Segment Start: DATA IN THIS EXERCISE

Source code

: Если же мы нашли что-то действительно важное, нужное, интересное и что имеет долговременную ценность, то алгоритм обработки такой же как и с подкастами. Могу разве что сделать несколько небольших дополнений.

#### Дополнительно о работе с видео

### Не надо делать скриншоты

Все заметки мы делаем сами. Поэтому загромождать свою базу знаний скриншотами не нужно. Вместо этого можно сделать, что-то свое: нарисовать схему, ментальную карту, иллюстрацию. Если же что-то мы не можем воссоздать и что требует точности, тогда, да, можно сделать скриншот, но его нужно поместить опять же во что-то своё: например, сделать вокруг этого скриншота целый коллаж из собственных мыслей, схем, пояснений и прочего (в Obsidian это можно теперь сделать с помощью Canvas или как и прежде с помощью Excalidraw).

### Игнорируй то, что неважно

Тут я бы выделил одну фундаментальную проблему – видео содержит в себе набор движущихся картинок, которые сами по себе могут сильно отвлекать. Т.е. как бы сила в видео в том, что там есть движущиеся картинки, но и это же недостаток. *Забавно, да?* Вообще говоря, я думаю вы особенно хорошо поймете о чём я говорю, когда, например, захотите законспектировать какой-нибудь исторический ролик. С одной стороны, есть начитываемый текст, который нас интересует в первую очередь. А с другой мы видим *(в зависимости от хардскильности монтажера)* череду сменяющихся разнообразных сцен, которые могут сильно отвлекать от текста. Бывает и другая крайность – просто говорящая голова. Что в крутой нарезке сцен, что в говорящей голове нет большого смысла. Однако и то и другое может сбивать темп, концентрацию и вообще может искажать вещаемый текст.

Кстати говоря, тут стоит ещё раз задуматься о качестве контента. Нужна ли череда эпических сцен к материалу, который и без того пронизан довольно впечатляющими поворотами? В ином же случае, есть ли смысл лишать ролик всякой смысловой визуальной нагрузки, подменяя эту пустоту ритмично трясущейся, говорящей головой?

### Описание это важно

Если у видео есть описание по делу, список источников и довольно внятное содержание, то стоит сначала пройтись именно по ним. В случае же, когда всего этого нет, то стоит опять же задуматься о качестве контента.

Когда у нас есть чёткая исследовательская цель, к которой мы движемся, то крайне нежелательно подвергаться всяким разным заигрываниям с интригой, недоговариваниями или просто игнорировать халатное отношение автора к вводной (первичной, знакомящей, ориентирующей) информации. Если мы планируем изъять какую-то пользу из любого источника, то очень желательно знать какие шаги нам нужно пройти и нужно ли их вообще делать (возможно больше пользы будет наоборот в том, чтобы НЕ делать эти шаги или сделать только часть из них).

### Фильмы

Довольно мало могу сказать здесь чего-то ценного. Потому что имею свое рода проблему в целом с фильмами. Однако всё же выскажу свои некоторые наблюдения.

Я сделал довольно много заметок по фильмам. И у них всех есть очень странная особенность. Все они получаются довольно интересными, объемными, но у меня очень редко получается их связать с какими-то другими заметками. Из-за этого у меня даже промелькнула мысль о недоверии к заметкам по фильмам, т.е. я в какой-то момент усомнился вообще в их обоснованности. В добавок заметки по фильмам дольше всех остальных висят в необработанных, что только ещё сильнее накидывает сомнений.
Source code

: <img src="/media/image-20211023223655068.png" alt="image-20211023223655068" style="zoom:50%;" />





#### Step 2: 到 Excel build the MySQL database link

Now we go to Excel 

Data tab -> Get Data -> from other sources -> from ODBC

Segment End: DATA IN THIS EXERCISE

Restate, word for word, the listing above from its first line through the line that contains "### Игнорируй то, что неважно", keeping both of those lines.

Source code

: Если же мы нашли что-то действительно важное, нужное, интересное и что имеет долговременную ценность, то алгоритм обработки такой же как и с подкастами. Могу разве что сделать несколько небольших дополнений.

#### Дополнительно о работе с видео

### Не надо делать скриншоты

Все заметки мы делаем сами. Поэтому загромождать свою базу знаний скриншотами не нужно. Вместо этого можно сделать, что-то свое: нарисовать схему, ментальную карту, иллюстрацию. Если же что-то мы не можем воссоздать и что требует точности, тогда, да, можно сделать скриншот, но его нужно поместить опять же во что-то своё: например, сделать вокруг этого скриншота целый коллаж из собственных мыслей, схем, пояснений и прочего (в Obsidian это можно теперь сделать с помощью Canvas или как и прежде с помощью Excalidraw).

### Игнорируй то, что неважно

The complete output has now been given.